*EXTRAIT DU TEXTE:*
☆ ☆ ☆ ☆ ☆ ☆ ☆

C’est par le développe­ment du sen­ti­ment qui unit chaque indi­vidu à ses sem­blables, par la fusion de son être dans tous les êtres humains, par la joie qu’il ressent en les ren­dant heureux, la douleur qu’il éprou­ve en les voy­ant mal­heureux, que l’ir­rup­tion de la bru­tal­ité peut être de plus en plus lim­itée. Hors l’amour de l’homme pour l’homme, qui lim­ite même, néces­saire­ment, nos colères les plus justes con­tre les bour­reaux, il ne reste que la dig­nité indi­vidu­elle. Mais bien peu peu­vent y attein­dre, et aus­si se prête-t-elle à des inter­pré­ta­tions sou­vent contradictoires.

Aus­si cela ne suf­fit pas. La morale ne découle pas seule­ment des con­seils et des exhor­ta­tions, les sen­ti­ments ne nais­sent pas unique­ment de la prédi­ca­tion. C’est surtout la pra­tique de la vie qui doit les for­mer, la sol­i­dar­ité active, appliquée quo­ti­di­en­nement dès l’é­cole, et ensuite dans les fonc­tions de l’homme, comme tra­vailleur et comme citoyen.

C’est par le tra­vail de cha­cun pour tous, par l’in­cor­po­ra­tion matérielle, con­sciente et joyeuse de l’in­di­vidu au groupe de pro­duc­teurs, et à tous les groupe­ments l’in­téres­sant et qui sont autant de mail­lons entre lui et le tout social, directe­ment com­pris et sen­ti, qu’on élèvera cha­cun au-dessus de lui-même. C’est par l’é­mu­la­tion con­tin­uelle, dans les ser­vices ren­dus, la dis­tri­b­u­tion des biens, la dif­fu­sion de la cul­ture et des jouis­sances supérieures à l’échelle mon­di­ale, qu’on créera ce sen­ti­ment d’u­ni­verselle sol­i­dar­ité. Il faut organ­is­er la vie matérielle sur ce principe frater­nel d’où peu jail­lir une morale nou­velle. Et cela implique, d’une part, la néga­tion des principes bour­geois et de la mécan­i­sa­tion éta­tique, et, d’autre part, l’avène­ment d’une vie sociale où l’en­tr’aide con­stituera la base, le moyen et le but de toute atti­tude individuelle.

L’amour du prochain, la mys­tique de l’e­spèce, la pra­tique quo­ti­di­enne de la sol­i­dar­ité matérielle con­stituent les élé­ments les plus effi­caces du respect de la vie et du bon­heur d’autrui. Et plus que les reli­gions, les lois, les codes, les con­sti­tu­tions, c’est à mesure que ces élé­ments se sont dévelop­pés que les instincts ou la fan­taisie sadiques ont été enchaînés. C’est par eux, et par eux seule­ment, que, sauf les cas graves de défor­ma­tion innée, ils pour­ront dis­paraître à jamais.

☆ ☆ ☆ ☆ ☆ ☆ ☆

*EXTRAITS D'ENREGISTREMENTS:*
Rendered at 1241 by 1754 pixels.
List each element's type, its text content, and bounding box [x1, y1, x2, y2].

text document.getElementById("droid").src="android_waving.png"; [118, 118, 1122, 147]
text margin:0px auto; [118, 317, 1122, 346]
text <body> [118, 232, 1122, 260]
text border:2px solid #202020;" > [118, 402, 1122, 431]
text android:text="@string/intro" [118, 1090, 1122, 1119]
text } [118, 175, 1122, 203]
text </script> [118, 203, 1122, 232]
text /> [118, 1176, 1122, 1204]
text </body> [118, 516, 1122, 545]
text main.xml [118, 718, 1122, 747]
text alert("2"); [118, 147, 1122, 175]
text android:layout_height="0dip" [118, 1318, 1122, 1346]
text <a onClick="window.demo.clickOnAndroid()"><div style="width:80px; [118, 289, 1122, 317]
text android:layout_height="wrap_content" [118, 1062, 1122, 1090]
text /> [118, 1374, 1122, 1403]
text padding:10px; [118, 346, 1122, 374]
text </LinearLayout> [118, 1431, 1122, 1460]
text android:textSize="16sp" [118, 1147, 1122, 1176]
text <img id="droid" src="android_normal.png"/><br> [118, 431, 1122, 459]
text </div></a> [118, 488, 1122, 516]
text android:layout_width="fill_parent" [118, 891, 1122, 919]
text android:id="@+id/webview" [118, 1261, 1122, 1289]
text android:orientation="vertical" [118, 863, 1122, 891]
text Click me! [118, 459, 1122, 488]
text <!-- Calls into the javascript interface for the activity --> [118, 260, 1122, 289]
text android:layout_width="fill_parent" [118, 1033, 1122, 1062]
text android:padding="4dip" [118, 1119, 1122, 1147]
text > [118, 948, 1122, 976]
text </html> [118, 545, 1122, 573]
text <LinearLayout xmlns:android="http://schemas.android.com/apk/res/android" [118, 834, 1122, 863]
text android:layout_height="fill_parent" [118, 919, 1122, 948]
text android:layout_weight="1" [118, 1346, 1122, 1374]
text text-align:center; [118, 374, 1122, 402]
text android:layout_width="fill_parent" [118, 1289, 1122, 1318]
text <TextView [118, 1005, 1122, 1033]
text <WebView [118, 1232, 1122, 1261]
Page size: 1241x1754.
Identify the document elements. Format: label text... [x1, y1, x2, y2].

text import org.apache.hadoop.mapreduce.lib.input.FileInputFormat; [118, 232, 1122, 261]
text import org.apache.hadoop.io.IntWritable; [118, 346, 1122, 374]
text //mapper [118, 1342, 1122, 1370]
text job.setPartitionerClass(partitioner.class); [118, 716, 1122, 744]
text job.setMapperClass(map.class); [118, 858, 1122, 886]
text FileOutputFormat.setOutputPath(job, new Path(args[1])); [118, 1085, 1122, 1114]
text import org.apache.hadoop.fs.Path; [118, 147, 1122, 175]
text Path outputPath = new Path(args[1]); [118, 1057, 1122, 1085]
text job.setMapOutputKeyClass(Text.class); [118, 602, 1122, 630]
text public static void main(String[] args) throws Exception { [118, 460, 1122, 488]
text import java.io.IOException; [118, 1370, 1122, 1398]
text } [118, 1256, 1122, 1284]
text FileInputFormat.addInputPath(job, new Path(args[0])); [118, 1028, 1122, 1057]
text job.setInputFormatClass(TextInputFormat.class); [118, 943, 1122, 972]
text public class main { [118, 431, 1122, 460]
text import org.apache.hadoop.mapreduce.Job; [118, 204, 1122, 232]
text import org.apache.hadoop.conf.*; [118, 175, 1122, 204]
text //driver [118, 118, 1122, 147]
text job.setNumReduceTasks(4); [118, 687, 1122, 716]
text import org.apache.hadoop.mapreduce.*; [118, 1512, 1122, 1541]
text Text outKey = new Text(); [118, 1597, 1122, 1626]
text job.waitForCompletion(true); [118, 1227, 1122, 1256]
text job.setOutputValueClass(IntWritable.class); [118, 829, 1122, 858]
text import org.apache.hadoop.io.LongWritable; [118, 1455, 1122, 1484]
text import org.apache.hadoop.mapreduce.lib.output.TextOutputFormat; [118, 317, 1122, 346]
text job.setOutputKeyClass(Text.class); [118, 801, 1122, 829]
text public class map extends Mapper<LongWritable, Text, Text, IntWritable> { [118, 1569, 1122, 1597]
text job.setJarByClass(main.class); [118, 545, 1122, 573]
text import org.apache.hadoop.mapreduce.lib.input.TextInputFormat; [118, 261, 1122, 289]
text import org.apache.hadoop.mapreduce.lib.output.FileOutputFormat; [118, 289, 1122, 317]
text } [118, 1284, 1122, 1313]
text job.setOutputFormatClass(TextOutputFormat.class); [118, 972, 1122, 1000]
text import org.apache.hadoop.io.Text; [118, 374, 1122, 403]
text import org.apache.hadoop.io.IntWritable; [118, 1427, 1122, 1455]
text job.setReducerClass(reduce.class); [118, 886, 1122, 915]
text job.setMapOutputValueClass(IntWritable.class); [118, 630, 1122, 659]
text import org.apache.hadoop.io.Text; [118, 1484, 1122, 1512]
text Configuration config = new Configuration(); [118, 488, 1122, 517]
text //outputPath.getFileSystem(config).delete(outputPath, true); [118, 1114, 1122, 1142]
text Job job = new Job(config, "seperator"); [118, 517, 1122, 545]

☆ ☆ ☆ ☆ ☆ ☆ ☆

*VOTRE TRAVAIL:*
[1] D'après le texte sur la solidarité, qu'est-ce qui doit surtout former les sentiments ?
[2] Modifiez les lignes des enregistrements en partant du tout début et en finissant par la ligne qui contient « List each element's », en remplaçant « bounding box » par « enclosing rectangle ». Ne changez rien d'autre et ne donnez que ces lignes.

*RÉPONSES PAR TÂCHE:*
[1] La pratique de la vie : la solidarité active, appliquée chaque jour dès l'école, puis dans les fonctions de l'homme comme travailleur et comme citoyen.

[2]
Rendered at 1241 by 1754 pixels.
List each element's type, its text content, and enclosing rectangle [x1, y1, x2, y2].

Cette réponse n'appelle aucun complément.